* Aufgabenstellung *
Kannst du aus dem Text zum 5G-Ausbau die Passage von „Ein grosses Etappenziel“ bis einschließlich „den Markt kommen.“ wortgetreu wiedergeben?

━━━ Text ━━━

5G-Ausbau

Schweizweites 5G trotz Widerständen erreicht – ein Widerspruch?

Ein grosses Etappenziel ist erreicht, 90 Prozent der Schweizer Bevölkerung sind mit dem ersten Ausbauschritt von 5G, einer Basisversion, versorgt. Ist es angesichts der aktuellen Diskussion legitim, weiter auszubauen? Ein Gespräch mit Urs Schaeppi, CEO Swisscom.
Sabrina Hubacher
Sabrina Hubacher, Mediensprecherin
19. Dezember 2019

Ein leistungsfähiges Mobilfunknetz besteht aus vielen Bausteinen. Ein erstes Etappenziel hat Swisscom beim Aufbau des 5G-Netzes per Ende 2019 erreicht: Sie hat mit einem reinen Softwareupdate eine Basisversion von 5G aufgeschaltet, die 90% der Schweizer Bevölkerung versorgt. Entsprechende Endgeräte werden im ersten Quartal 2020 auf den Markt kommen.

 

Diese Basisversion bietet bereits zahlreiche Vorteile der neuen Technologie, aber noch nicht ganz alle. Zum Beispiel für die Möglichkeit, Daten bis zu 1000-mal effizienter und damit energiesparender zu übertragen braucht es die Vollvariante. Doch für die Vollvariante, mit allen Vorteilen von 5G, sind neue Antennenstandorte oder der Umbau von bestehenden Anlagen unumgänglich.

━━━ Untersuchte Daten ━━━

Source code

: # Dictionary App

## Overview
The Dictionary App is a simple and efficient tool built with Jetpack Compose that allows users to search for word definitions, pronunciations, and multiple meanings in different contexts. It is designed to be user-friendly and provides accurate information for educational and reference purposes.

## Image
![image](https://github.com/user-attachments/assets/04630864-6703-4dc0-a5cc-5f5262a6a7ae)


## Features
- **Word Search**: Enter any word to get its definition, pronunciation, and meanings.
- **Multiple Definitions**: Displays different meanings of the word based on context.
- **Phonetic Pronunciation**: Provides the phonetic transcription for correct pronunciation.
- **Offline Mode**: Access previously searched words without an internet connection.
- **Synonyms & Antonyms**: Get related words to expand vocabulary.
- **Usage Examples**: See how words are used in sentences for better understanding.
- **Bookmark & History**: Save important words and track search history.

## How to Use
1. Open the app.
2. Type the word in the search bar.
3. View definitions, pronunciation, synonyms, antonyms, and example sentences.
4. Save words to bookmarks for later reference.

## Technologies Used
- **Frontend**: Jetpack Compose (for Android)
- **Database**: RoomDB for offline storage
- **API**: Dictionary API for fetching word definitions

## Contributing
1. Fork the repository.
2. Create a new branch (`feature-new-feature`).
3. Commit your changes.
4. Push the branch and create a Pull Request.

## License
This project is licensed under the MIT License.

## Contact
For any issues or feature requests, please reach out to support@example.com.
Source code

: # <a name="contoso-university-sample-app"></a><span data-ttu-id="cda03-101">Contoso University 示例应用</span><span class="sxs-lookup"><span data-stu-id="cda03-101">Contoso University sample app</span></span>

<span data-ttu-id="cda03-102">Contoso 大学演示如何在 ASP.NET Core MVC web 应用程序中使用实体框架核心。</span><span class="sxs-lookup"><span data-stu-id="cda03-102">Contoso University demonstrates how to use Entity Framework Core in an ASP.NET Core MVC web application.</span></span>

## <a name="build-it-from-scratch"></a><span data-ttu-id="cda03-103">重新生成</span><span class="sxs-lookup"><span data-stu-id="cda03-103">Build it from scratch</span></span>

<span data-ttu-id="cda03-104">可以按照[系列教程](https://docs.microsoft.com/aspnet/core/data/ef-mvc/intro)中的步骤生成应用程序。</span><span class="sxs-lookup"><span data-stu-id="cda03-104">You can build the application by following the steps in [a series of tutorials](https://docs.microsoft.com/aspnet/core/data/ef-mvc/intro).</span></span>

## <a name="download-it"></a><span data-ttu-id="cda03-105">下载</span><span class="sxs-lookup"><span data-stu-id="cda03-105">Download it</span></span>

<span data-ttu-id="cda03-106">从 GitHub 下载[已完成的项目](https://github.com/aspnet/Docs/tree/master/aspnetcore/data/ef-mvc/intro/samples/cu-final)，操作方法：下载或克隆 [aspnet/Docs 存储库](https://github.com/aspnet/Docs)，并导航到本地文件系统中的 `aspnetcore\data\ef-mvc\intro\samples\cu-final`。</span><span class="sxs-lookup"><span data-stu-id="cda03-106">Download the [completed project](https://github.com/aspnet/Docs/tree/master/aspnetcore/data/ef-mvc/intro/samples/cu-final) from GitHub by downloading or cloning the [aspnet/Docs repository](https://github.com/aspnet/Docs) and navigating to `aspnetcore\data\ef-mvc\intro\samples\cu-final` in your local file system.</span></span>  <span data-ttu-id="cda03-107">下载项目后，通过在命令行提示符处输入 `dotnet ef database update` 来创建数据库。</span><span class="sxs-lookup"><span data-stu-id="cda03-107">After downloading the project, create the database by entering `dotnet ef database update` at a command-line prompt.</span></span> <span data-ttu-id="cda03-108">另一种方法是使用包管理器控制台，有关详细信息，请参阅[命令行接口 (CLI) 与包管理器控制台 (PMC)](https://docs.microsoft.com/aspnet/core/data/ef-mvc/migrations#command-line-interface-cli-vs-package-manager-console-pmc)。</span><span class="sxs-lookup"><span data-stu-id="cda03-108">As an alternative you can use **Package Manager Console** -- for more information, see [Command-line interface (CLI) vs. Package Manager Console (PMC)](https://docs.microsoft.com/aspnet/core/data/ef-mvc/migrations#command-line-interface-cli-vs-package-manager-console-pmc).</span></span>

━━━

* Antwort zur Aufgabe *
Ein grosses Etappenziel ist erreicht, 90 Prozent der Schweizer Bevölkerung sind mit dem ersten Ausbauschritt von 5G, einer Basisversion, versorgt. Ist es angesichts der aktuellen Diskussion legitim, weiter auszubauen? Ein Gespräch mit Urs Schaeppi, CEO Swisscom.
Sabrina Hubacher
Sabrina Hubacher, Mediensprecherin
19. Dezember 2019

Ein leistungsfähiges Mobilfunknetz besteht aus vielen Bausteinen. Ein erstes Etappenziel hat Swisscom beim Aufbau des 5G-Netzes per Ende 2019 erreicht: Sie hat mit einem reinen Softwareupdate eine Basisversion von 5G aufgeschaltet, die 90% der Schweizer Bevölkerung versorgt. Entsprechende Endgeräte werden im ersten Quartal 2020 auf den Markt kommen.